“Prosecutors routinely threaten ultraharsh, enhanced mandatory sentences that no one — not even the prosecutors themselves — thinks are appropriate,” said Judge John Gleeson, of the United States District Court for the Eastern District of New York, reported the New York Times. The way prosecutors use this hammer, Judge Gleeson wrote, “coerces guilty pleas and produces sentences so excessively severe they take your breath away.”
The result is that federal drug trials have become a rarity: 97 percent of defendants plead guilty.
A new study by Human Rights Watch, in New York, is the first to quantify what some call the “trial penalty,” the extra prison time that federal drug defendants get if they exercise their right to a trial and lose.
A Justice Department spokeswoman, Ellen Canale, told the Times that the department “seeks to ensure that these enhancements are reserved for serious, high-level or violent drug traffickers” and “agrees that the enhancements should not be used to coerce defendants.”

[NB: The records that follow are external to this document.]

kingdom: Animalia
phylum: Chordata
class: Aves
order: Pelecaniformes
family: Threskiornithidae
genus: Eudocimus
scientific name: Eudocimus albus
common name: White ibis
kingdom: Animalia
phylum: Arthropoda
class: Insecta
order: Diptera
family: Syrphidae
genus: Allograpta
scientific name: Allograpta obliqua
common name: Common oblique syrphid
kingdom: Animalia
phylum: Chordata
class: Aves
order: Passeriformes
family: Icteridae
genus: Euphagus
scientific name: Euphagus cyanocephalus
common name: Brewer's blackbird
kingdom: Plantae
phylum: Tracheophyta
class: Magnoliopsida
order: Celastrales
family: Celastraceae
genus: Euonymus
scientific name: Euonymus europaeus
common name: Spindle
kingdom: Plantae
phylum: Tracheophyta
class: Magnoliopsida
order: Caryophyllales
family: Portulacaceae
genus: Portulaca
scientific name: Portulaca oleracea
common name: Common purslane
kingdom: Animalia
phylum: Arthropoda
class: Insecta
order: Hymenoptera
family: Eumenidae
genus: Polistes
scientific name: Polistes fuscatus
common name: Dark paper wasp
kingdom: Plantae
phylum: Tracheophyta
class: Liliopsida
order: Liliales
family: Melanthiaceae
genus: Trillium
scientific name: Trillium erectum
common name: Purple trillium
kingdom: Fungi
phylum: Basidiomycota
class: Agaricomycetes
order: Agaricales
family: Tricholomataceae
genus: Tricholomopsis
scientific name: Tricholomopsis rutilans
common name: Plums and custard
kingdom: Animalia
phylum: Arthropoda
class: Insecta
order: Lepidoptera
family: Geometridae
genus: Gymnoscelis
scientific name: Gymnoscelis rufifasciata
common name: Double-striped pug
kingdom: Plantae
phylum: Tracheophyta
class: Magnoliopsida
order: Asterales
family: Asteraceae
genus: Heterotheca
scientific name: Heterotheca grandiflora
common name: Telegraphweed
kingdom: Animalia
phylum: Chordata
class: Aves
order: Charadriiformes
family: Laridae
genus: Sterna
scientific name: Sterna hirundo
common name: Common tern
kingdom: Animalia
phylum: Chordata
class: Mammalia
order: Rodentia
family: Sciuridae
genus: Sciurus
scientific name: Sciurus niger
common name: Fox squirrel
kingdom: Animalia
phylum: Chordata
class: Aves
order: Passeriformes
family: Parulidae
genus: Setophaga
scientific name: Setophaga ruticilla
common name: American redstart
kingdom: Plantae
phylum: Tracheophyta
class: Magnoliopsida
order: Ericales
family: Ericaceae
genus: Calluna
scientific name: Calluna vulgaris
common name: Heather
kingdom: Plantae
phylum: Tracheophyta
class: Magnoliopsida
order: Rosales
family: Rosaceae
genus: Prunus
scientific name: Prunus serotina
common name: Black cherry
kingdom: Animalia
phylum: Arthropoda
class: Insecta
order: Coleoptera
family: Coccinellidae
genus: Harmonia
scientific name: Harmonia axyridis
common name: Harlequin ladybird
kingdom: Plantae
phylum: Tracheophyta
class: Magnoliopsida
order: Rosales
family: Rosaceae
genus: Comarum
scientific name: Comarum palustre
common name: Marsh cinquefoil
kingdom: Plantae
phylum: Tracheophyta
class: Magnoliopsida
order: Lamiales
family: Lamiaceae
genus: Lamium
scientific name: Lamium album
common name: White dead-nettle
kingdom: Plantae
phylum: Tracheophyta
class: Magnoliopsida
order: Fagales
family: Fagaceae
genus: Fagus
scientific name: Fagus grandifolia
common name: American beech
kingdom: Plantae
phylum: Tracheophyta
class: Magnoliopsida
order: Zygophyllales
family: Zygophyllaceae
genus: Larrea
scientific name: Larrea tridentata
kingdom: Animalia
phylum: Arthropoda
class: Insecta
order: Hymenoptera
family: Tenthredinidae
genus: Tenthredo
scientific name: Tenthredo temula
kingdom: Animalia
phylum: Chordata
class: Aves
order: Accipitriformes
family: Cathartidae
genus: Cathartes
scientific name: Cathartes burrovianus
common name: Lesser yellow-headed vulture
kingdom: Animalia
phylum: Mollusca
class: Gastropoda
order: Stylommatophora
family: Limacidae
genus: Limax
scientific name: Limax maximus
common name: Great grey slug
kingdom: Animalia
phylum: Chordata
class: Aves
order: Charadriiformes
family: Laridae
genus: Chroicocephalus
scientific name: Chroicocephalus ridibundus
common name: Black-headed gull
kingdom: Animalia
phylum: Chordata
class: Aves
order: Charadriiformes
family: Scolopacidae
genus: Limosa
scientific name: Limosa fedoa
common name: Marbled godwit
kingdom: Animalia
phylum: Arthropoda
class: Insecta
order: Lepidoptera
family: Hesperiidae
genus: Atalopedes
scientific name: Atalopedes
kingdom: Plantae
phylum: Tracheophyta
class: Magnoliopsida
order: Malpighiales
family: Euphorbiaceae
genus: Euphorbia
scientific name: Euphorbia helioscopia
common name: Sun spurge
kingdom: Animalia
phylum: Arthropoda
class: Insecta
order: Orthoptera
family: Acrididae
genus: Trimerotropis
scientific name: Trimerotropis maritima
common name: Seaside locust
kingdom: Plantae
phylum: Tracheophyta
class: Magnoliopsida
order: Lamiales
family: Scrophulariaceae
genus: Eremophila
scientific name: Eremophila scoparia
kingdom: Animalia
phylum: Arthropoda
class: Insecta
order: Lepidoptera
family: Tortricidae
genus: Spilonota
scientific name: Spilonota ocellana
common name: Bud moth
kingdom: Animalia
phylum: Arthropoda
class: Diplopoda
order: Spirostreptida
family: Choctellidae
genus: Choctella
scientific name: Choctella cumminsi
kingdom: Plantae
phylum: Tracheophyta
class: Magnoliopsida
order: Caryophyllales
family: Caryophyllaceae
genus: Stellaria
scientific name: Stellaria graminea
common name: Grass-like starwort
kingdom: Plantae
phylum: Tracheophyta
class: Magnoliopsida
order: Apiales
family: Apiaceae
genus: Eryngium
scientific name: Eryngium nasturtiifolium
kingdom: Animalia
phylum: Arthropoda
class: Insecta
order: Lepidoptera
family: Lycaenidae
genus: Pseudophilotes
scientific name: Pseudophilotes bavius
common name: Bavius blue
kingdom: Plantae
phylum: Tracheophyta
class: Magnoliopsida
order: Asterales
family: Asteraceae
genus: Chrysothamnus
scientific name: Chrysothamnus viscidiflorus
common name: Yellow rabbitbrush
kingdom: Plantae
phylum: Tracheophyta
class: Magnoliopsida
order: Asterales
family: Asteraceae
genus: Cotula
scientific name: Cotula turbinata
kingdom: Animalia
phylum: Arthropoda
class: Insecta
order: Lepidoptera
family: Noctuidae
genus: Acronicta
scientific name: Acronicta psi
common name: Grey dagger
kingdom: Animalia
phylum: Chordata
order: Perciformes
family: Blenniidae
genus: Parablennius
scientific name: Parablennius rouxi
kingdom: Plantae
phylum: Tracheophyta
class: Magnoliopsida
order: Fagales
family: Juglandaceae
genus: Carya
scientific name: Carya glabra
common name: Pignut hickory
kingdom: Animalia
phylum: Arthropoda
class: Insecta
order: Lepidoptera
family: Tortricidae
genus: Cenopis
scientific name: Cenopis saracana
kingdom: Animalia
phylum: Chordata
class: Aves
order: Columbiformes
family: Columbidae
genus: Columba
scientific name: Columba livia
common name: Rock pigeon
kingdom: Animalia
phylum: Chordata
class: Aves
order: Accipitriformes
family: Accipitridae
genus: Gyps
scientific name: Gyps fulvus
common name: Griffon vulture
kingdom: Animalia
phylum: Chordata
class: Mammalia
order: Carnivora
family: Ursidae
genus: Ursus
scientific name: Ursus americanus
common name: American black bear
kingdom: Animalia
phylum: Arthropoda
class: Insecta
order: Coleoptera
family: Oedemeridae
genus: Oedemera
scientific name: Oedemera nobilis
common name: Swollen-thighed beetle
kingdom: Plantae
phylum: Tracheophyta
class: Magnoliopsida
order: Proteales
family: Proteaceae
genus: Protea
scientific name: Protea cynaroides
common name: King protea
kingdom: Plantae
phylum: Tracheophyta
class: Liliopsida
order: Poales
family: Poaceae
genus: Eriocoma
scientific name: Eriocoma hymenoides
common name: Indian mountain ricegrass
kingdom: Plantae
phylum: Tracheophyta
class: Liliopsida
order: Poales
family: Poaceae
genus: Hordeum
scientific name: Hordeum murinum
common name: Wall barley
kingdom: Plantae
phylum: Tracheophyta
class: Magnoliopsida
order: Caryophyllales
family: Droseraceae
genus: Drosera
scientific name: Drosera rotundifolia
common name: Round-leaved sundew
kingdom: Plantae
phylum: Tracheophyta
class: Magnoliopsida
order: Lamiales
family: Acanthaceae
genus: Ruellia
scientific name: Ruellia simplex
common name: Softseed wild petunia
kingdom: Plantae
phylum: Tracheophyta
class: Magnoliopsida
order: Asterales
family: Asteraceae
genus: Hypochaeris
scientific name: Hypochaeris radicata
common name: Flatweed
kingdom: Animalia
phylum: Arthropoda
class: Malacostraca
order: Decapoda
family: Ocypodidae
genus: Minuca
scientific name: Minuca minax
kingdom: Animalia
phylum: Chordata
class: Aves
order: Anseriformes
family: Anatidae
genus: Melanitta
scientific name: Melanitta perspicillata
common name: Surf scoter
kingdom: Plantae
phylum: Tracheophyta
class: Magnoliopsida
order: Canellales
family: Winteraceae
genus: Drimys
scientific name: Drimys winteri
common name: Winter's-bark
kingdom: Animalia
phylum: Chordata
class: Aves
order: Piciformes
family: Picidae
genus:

William G. Otis, an adjunct professor at the Georgetown University Law Center and a former federal prosecutor, said that the reason defendants were in a poor bargaining position was not a result of prosecutors’ abuse, but because “there is solid proof they committed a crime.” The fact that violent crime has declined significantly over the last 20 years means that the system is generally working well, he told the Times.